The Wall Street Journal today:
Wall Street brokerages are pushing customers to take out billions of dollars in loans backed by stocks and bonds, a trend that yields lucrative fees for the firms but poses risks for borrowers.
Josh here – It’s a new world. Investors have discovered that costs matter a great deal to their investment returns, second in importance only to their own behavior. If you’re an advisor offering the highest cost, most potentially conflicted wealth management solution in the industry, how do you keep your clients?
Inertia is one answer.
The other answer is to become a debt concierge. Which is the route that many wirehouse wealth managers have taken.
I’m not going to judge this as good or bad.

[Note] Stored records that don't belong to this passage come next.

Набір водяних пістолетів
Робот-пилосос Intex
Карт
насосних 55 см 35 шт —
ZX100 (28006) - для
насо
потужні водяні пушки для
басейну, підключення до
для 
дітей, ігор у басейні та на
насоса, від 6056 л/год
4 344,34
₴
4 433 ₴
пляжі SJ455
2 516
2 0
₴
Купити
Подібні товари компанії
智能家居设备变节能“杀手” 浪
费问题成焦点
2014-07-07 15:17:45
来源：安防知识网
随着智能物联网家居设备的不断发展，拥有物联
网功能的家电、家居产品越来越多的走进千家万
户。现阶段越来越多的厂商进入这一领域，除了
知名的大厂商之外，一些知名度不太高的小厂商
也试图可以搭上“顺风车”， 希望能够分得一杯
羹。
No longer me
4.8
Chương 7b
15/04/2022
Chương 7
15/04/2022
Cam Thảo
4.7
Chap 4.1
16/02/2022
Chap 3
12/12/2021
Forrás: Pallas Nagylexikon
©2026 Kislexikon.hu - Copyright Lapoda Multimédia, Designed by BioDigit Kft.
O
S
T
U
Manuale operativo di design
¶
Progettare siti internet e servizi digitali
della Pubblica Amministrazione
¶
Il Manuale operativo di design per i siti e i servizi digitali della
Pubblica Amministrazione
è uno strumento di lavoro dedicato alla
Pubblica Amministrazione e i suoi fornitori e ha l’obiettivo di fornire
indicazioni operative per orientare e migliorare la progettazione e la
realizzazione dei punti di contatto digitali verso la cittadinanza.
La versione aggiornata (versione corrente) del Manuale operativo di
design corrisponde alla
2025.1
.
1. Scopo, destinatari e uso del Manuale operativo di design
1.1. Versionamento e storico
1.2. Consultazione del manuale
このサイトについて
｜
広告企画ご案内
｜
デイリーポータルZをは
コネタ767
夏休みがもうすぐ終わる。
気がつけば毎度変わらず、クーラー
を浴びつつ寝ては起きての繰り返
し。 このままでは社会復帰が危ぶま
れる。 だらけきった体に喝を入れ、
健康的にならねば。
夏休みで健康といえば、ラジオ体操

It’s just a reality. Clients paying for investment management will be stickier at firms where they’ve also borrowed against their portfolio’s stocks and bonds. Furthermore, the advisors are more likely than not to offer this borrowing option when it allows them to hold client relationships tighter and add a second revenue stream on the same assets under management – “I get paid for the portfolio management and I get paid for the money I lend the client against it too.”
Of course this is popular. The rates to the client are competitive and the process is streamlined – these loans aren’t even underwritten because the collateral is literally sitting at the firm already in the form of securities which can liquidated in a second to cover the non-performers.

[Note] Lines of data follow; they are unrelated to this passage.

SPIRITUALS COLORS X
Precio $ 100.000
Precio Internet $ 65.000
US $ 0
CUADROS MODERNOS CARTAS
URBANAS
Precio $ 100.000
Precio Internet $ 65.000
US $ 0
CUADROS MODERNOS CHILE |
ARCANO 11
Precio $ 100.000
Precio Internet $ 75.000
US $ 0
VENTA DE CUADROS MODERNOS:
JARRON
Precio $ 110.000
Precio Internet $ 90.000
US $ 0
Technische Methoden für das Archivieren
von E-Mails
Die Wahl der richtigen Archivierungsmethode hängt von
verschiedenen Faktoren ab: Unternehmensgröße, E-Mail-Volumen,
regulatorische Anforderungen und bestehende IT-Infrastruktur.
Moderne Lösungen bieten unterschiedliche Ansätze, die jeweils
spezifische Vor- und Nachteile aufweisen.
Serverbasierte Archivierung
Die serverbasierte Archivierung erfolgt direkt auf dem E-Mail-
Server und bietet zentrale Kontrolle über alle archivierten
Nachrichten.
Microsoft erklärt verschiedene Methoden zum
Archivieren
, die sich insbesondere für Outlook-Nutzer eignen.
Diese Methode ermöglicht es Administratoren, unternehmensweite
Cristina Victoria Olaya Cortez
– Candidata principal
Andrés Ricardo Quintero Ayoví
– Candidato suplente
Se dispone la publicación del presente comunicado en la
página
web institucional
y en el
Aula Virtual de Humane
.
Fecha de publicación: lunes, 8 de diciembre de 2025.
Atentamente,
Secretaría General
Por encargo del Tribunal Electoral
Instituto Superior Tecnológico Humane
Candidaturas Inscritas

Securities Based Lending is an old business and has its proper uses. It’s just that there’s never been a good idea on Wall Street that hasn’t been taken to its ludicrous extreme. Registered Investment Advisory firms (RIAs) are now being armed with the ability to make the same kinds of loans, although they cannot be considered a fiduciary if they profit from them. It’s also probably not great advice to encourage clients to take on additional debt just because it’s available. So for those reasons, there is a huge delta between securities based lending at the wirehouses and brokerage firms versus the RIA firms.
The Wall Street Journal has a new story about the trend:
I wrote about it years ago for Fortune:
The bottom line is that if you have a client who has high interest loans outstanding and you can lower their borrowing rate with an SBL, that’s probably a good idea. However, if you’re out there just attaching loans to everyone’s portfolio to lock their accounts in and double your revenue stream, you’re a pig and the next bear market is going to reveal what a terrible advisor you truly are.